Friday, July 27, 2012

Three Dimensionality


I've been reading The Age of Insight by Eric Kandel for quite a few days. It's not a work to rush through. I can read only three or four pages at a time before I find I have to put the book down and think about and absorb what I've read. It's an exceptional book for anyone who wants to understand how our brains perceive and process visual art and stimuli.

The challenge for an artist or photographer is to present material that is rendered in two dimensions - length and width - and still create the illusion of depth. One of the greatest artistic revelations of the Renaissance was the concept of perspective and depth perception. It developed steadily through the 19th Century until artists such as Cezanne, Picasso, Bonnard, Gaugin, Van Gogh, and Matisse decided to rid themselves of the shackles of dimensionality. 

Kandel makes the point that the human eye, at a distance of more than 10 feet, perceives the world two dimensionally and passes that two dimensional information into the brain of the viewer which then reinterprets the data to recreate the third dimension based on our unconscious learned perceptions of the world around us. 

My aim as a photographer when creating an image is to give as much (or as little) information as is necessary to entice the viewer to see what I want to be seen in the way I want it to be seen. I took this shot on Fifth Avenue during lunchtime, when the sidewalk was jammed with people. It was a hip shot (I would have much preferred to have gotten the woman on the right with her whole arm in the frame, but such are the tribulations when shooting from the hip) with my Fuji X-Pro1 using the 18mm lens, at 1/250th second, f8, ISO 800. The critical vertical line in the image is the edge of the church about a quarter of the way into the image from the left. From that line the perspective drops off deeply to the left (into the dark), and more shallowly to the right and that composition defines the perspective of the image. The two people in the foreground of the image are on an extended plane from the left side of the church, and are brought forward in the image by the receding background behind them. 

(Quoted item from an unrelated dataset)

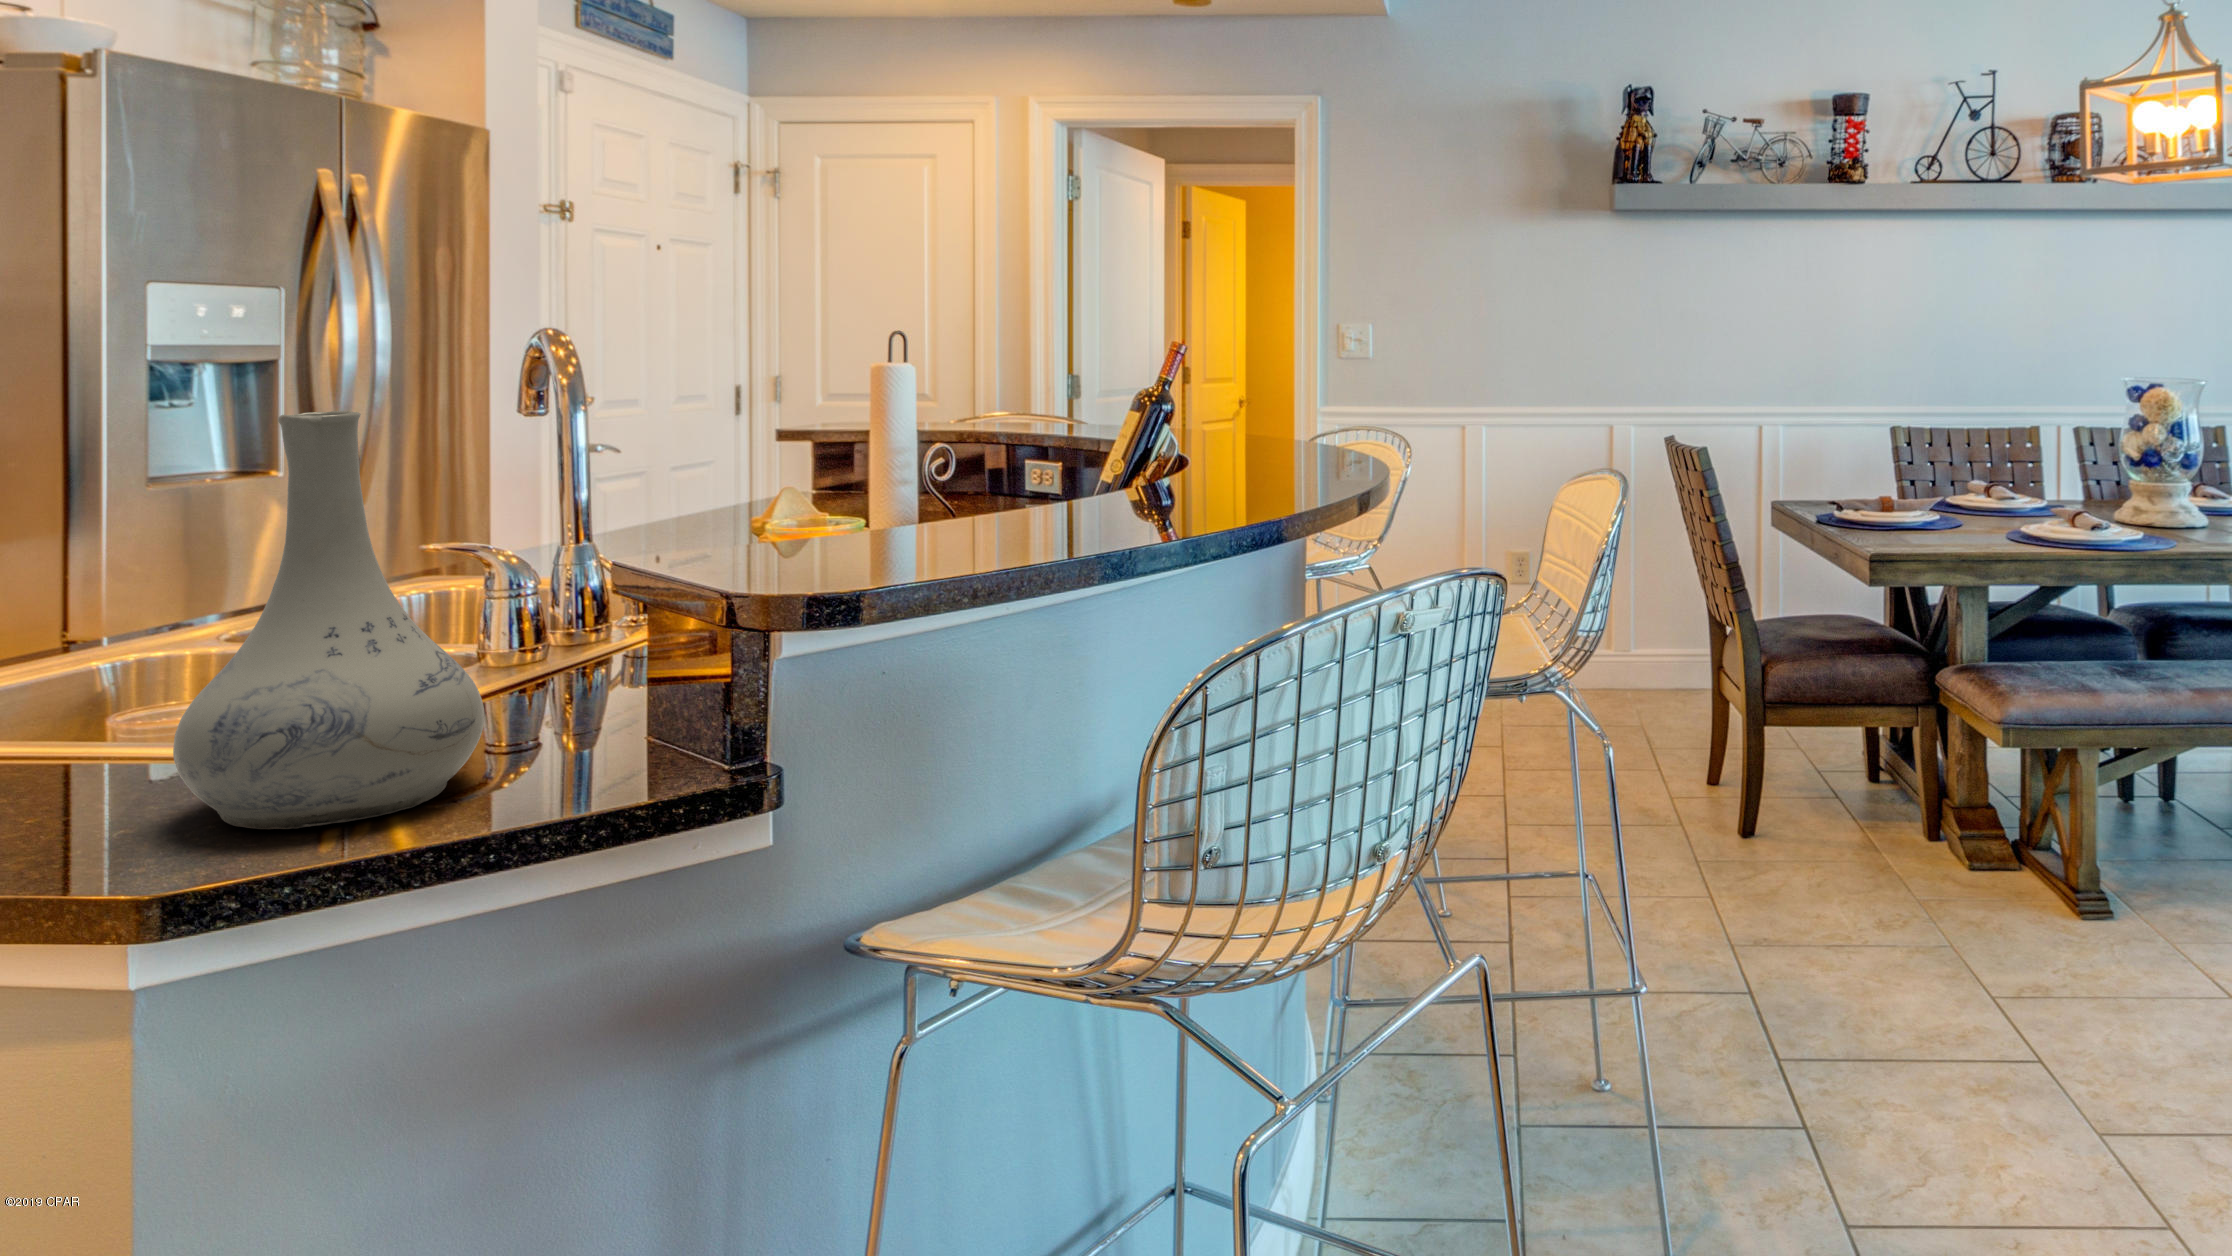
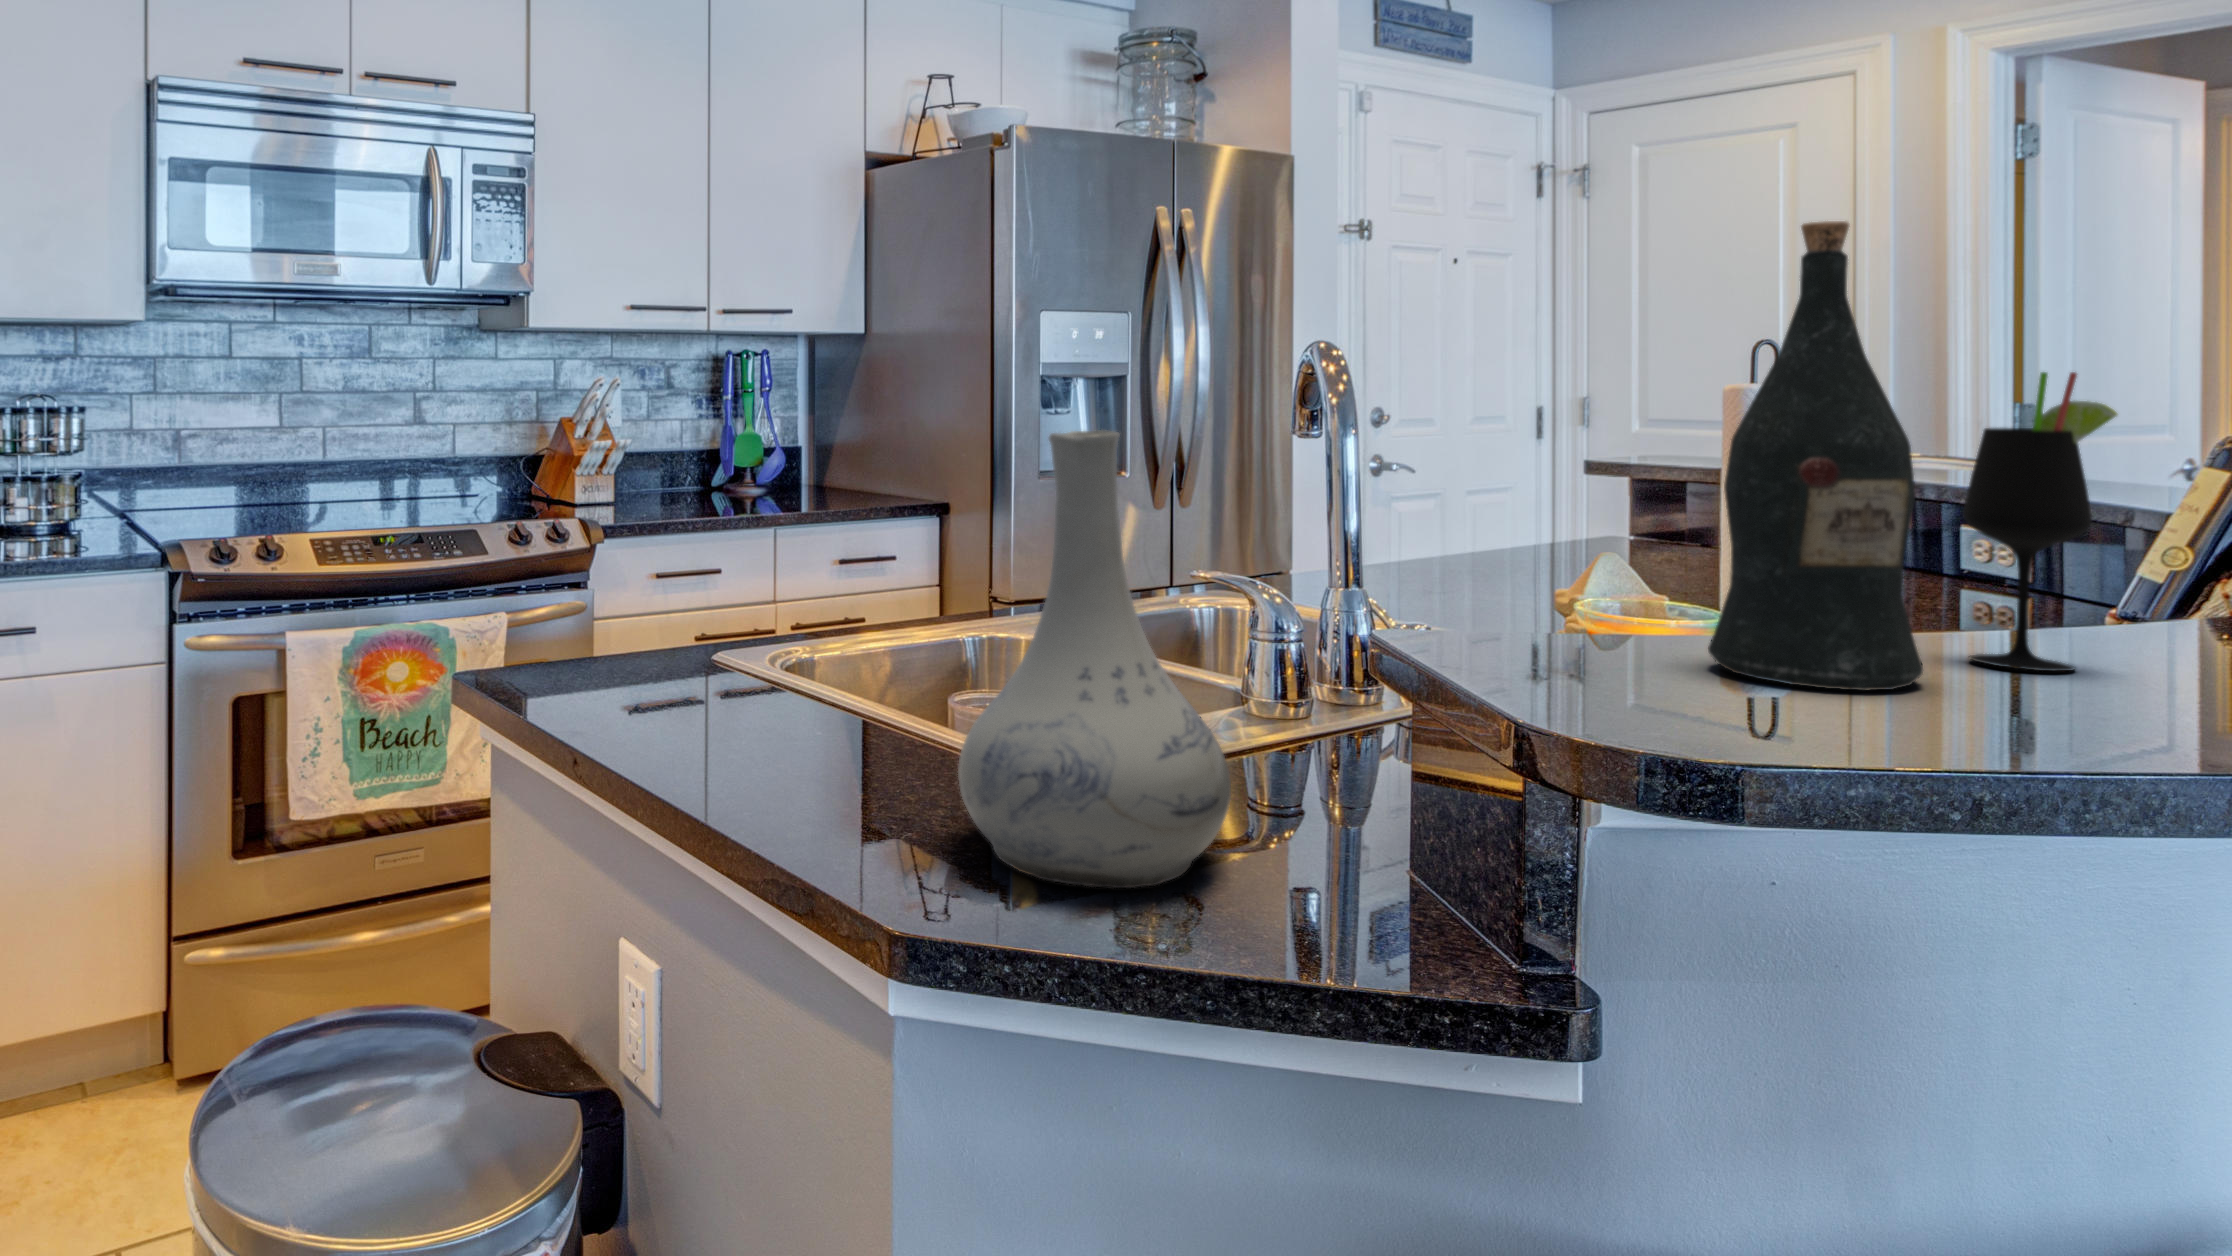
wine bottle: none [858,260,984,571] -> present [1708,221,1923,691]
wine glass: none [1008,361,1082,547] -> present [1963,372,2117,671]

I'd like to say that this was all carefully thought out when I took the shot. But it wasn't. It was a lucky hip shot. The more you get out to shoot and experiment, the more likely it is that shots like this will happen. I know it may be rude of me, bu t I call this shot 'The dork and the doll'.




Thursday, July 26, 2012

Fuji X-Pro1 and the M mount


One of the most compelling reasons to have gotten the Fuji X-Pro1 camera was the announced intention of Fuji to make an m-mount adapter so that old Leicaphiles such as myself (the Leica part, not the old) would be able to make use of their wonderful Leica m-mount lenses on this yummie new type of camera. I was hot to get the adapter but resisted the temptation to get a cheaply produced third party adapter ring with no electronic/digital functionality. 

When I got the Fuji adapter I checked all my Leica lenses to see which lenses would or wouldn't be functional.  There is a problem with some lenses because when focused to infinity the rear element housing protrudes from the back of the lens and hits an internal baffle in the adapter. I really wanted the adapter so that I could use my 50mm f2 lens and my 90mm f2.8 lens (on the DX sensor that translates into 75mm and 135mm respectively). I did all the setup stuff that Fuji recommended: adjustments for barrel/pincushion distortion, peripheral illumination, and color shading, and did some quick tests around town. Everything seemed fine.

I had yet to really use the adapter and Leica glass in a field test on the streets of New York. I made it a 
mission for my street walk yesterday. Those focal lengths are not what I would customarily use for my street work, as I like to be in close, so I found a chair on the plaza in front of the Apple Store on the corner of 59th Street and Fifth Avenue and watched as people walked by. My standard configuration now is to set the camera on Auto ISO 3200, shutter to 1/250th second, and aperture to f8. That's what I used here.

To manually focus I tried spot focus, hyper focal distance focus, and zone focus. Since I was sitting in one spot and taking my time to shoot manually, the best result was using spot focusing. It's essential to use the electronic viewfinder in this configuration. With the camera set to M (manual focus)  and with a gentle pressure on the function wheel the viewfinder zooms into the focus point at a magnification of 1.5X. The zoom functionality is very good to have for critical fine focusing, but with aging hands like mine the zoomed image was very jittery. No matter, the focusing in regular mode worked well, and for whatever flak Fuji has taken over the speed of its auto focus mechanism, auto focus is much faster than manual focus - at least for now until I get my manual chops back up to speed. 

I got this using the 90mm f2.8 lens at 1/400th second, f8, at ISO 1600. I was far enough from the young woman so that she was totally unaware of my presence until one of her friends mentioned to her that I was taking photos. I got several shots off before she turned to look at me. But this was the best of them.








Monday, July 23, 2012

Forever Young?

One of my favorite spots in New York City is the plaza on the southeast corner of 59th street and Fifth avenue. I could sit there for hours and watch the world walk past. And photograph it. I spotted these two fillies strolling down the avenue hoping to be seen. They beamed with joy when I raised my camera to take this shot.